We could also consider starting to process each chunk as it is created, rather than waiting until the whole file is split up to start processing any of the chunks.


Reply to this email directly or view it on GitHub: https://github.com/PGFI/rum/issues/11

mdelaurentis commented 12 years ago

Thanks for the feedback. I'm definitely not trying to squeeze this into 1.11, I just wanted to mention it so I don't forget it, and maybe it will be worth doing in 1.12 or something.

On Tue, Feb 28, 2012 at 2:28 PM, greggrant < reply@reply.github.com

wrote:

Good ideas! I believe it already uses file size to estimate chunk size. It used to do a "wc -l" but that alone took hours on these enormous files so the awkwardness of the current code reflects the need to pre-process with only one pass through the input file(s) (the earliest versions of RUM did four passes).

The forward and reverse are at the same byte offset, however another change I have in mind is to allow for different length forward and reverse reads, which would break that. But it can have multiple strategies and revert back to the old one if the new one won't work on a particular data set. That's what it does now if the reads have variable lengths. In that case it reverts back to the version that does multiple passes to assess and break them up.

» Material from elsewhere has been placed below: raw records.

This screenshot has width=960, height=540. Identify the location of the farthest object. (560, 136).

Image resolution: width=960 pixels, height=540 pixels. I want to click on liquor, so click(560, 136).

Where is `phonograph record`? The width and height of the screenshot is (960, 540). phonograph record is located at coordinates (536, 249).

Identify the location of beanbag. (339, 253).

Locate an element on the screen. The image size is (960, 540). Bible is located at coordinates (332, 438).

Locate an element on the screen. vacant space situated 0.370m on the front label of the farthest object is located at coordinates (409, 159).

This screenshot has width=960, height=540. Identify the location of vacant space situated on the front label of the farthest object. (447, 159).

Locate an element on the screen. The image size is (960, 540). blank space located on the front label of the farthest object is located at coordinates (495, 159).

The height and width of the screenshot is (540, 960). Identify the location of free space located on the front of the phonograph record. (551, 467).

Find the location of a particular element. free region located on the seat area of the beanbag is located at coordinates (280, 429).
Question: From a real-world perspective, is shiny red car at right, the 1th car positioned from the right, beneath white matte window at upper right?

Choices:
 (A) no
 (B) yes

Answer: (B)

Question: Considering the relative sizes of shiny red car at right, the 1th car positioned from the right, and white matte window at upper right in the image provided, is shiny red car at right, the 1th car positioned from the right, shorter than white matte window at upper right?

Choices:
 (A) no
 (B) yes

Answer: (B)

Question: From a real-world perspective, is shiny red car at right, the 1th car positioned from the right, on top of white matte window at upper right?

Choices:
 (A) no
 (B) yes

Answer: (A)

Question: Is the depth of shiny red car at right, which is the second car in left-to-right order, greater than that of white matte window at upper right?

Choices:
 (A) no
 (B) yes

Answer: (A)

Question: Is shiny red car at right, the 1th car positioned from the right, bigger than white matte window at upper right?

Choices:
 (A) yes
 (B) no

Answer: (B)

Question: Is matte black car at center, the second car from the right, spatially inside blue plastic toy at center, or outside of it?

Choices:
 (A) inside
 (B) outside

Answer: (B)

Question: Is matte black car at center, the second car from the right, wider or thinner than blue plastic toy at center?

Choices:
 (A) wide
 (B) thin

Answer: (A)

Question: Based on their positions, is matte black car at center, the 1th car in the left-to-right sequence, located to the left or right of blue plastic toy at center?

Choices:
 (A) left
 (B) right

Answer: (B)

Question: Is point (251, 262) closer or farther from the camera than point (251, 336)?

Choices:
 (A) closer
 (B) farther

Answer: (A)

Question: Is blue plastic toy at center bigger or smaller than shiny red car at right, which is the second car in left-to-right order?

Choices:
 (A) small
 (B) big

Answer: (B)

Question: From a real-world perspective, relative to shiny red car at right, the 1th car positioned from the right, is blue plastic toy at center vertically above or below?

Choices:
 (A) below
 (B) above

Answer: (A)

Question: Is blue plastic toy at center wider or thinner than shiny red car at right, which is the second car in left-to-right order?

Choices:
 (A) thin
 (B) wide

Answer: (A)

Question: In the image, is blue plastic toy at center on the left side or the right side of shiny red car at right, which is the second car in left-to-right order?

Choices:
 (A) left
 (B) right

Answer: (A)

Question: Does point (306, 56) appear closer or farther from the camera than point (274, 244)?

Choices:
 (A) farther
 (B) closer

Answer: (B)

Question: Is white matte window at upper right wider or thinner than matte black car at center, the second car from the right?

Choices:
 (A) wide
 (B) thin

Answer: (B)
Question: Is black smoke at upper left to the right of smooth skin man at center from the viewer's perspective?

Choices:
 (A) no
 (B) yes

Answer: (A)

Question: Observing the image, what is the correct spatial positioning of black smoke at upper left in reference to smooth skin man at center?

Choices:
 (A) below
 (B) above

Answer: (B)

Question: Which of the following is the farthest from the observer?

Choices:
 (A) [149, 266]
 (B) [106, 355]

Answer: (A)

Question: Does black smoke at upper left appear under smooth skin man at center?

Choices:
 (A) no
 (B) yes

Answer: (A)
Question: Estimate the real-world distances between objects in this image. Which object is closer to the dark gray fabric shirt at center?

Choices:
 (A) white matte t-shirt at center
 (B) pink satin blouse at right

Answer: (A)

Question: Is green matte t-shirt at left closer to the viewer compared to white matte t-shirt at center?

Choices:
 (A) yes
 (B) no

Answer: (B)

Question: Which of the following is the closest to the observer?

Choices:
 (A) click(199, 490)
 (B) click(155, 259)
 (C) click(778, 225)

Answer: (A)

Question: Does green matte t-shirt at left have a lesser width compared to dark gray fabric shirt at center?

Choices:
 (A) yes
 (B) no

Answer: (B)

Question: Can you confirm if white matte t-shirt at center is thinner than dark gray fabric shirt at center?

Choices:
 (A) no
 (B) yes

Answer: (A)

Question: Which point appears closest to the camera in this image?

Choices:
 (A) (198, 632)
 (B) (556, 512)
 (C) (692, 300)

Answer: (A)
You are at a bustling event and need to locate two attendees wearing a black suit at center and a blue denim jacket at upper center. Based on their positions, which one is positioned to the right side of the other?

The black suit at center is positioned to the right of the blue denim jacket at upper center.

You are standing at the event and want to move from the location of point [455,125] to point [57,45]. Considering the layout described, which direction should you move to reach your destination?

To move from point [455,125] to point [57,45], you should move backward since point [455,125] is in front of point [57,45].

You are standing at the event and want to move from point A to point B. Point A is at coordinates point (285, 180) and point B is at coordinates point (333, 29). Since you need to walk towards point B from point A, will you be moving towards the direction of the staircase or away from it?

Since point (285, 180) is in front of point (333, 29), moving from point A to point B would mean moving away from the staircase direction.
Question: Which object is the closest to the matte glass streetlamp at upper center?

But I like the idea of giving each chunk just a byte offset and it carves out what it needs from the input files(s) so that each chunk can start right away without waiting hours for just one node to break it up. That sounds like a relatively easy modification. But we should not hold up v1.11 for that, we can do it for v1.12 eh?

Thanks, Greg

On Tue, 28 Feb 2012, Mike DeLaurentis wrote:

This is just an idea for a possible future enhancement. It looks like we're currently splitting up the input reads files in one process. It seems like this takes a couple hours for a large job. I'm not completely sure if this would work, but I wonder if we could instead break it up as follows:

  1. Estimate the size of each chunk by dividing the size of the input file by the number of chunks.
  2. Come up with an approximate region of the input file(s) for each worker to process, defined as a byte offset into the file and a length in bytes.
  3. Submit a qsub job for each chunk that includes the file to split and the approximate offset and length to work on.
  4. Each worker carves out its own section of the input file to work on. The byte offsets we calculated in step 2 will be approximate, so would have to make each worker seek to the offset in the file and then backtrack until it finds the start of a read.

I suppose we would need to make sure that corresponding forward and reverse reads make it into the same chunk. I'm not sure exactly how that would work. If the forward read and reverse read start at the same byte in their input files, then this would be easy.

We could also consider starting to process each chunk as it is created, rather than waiting until the whole file is split up to start processing any of the chunks.


Reply to this email directly or view it on GitHub: https://github.com/PGFI/rum/issues/11


Reply to this email directly or view it on GitHub: https://github.com/PGFI/rum/issues/11#issuecomment-4223380

mdelaurentis commented 12 years ago

Or as Greg suggests:

Since it can take a long time to split the files, might be good to qsub each chunk as its files are finished, rather than waiting till all the splitting is done and qsubbing everything at once.